#### [ACTIVITY]
Give the records below again, word for word. No pictures belong in the copy.

Dataset excerpts
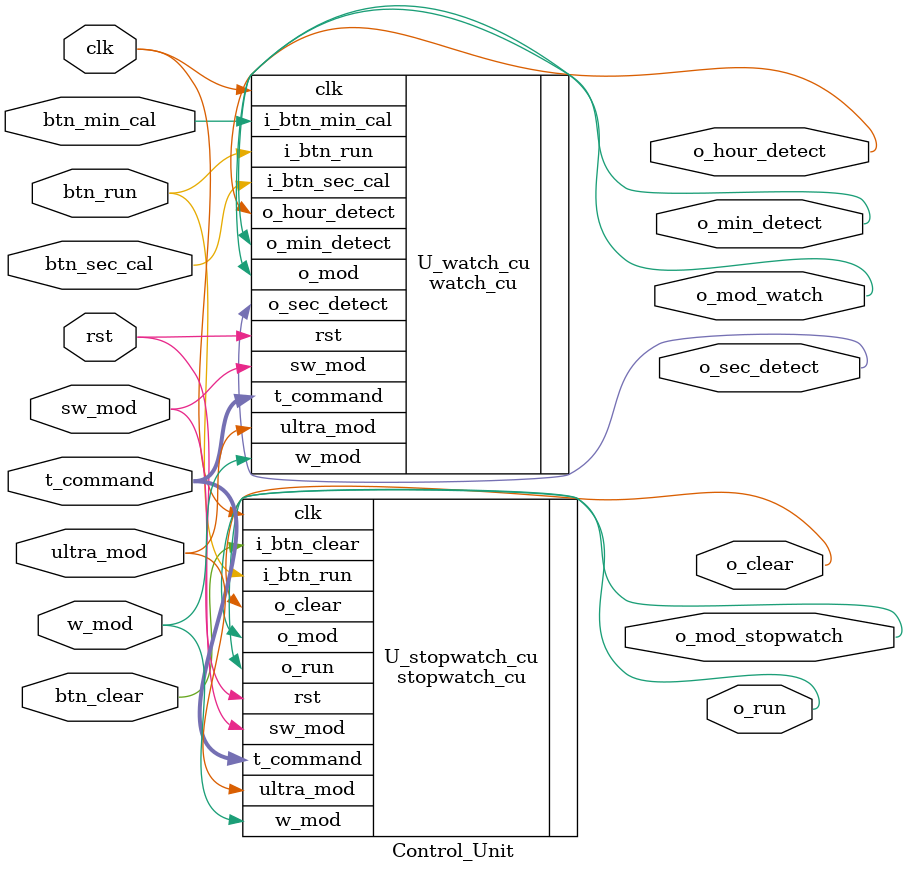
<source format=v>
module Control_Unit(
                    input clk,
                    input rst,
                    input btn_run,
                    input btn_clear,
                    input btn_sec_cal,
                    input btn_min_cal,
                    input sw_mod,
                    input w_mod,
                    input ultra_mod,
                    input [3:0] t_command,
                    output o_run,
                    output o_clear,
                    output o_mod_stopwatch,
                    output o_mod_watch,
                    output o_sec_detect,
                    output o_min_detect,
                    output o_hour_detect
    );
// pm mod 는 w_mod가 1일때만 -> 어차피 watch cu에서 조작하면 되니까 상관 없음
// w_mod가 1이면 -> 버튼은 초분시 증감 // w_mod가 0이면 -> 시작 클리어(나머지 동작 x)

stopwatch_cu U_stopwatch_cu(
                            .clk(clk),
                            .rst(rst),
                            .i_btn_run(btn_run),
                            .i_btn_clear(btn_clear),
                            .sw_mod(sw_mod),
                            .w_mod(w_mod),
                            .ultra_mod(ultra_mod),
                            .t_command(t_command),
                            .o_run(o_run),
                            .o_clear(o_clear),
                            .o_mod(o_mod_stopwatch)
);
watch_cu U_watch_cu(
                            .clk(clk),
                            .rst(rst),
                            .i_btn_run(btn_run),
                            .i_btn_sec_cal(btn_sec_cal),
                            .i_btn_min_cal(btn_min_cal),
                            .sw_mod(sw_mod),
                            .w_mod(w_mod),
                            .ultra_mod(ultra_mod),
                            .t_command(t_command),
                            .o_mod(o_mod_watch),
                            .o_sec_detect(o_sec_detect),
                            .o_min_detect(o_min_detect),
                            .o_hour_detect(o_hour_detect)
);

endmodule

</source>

#### [YOUR SOLUTION]
<source format=v>
module Control_Unit(
                    input clk,
                    input rst,
                    input btn_run,
                    input btn_clear,
                    input btn_sec_cal,
                    input btn_min_cal,
                    input sw_mod,
                    input w_mod,
                    input ultra_mod,
                    input [3:0] t_command,
                    output o_run,
                    output o_clear,
                    output o_mod_stopwatch,
                    output o_mod_watch,
                    output o_sec_detect,
                    output o_min_detect,
                    output o_hour_detect
    );
// pm mod 는 w_mod가 1일때만 -> 어차피 watch cu에서 조작하면 되니까 상관 없음
// w_mod가 1이면 -> 버튼은 초분시 증감 // w_mod가 0이면 -> 시작 클리어(나머지 동작 x)

stopwatch_cu U_stopwatch_cu(
                            .clk(clk),
                            .rst(rst),
                            .i_btn_run(btn_run),
                            .i_btn_clear(btn_clear),
                            .sw_mod(sw_mod),
                            .w_mod(w_mod),
                            .ultra_mod(ultra_mod),
                            .t_command(t_command),
                            .o_run(o_run),
                            .o_clear(o_clear),
                            .o_mod(o_mod_stopwatch)
);
watch_cu U_watch_cu(
                            .clk(clk),
                            .rst(rst),
                            .i_btn_run(btn_run),
                            .i_btn_sec_cal(btn_sec_cal),
                            .i_btn_min_cal(btn_min_cal),
                            .sw_mod(sw_mod),
                            .w_mod(w_mod),
                            .ultra_mod(ultra_mod),
                            .t_command(t_command),
                            .o_mod(o_mod_watch),
                            .o_sec_detect(o_sec_detect),
                            .o_min_detect(o_min_detect),
                            .o_hour_detect(o_hour_detect)
);

endmodule

</source>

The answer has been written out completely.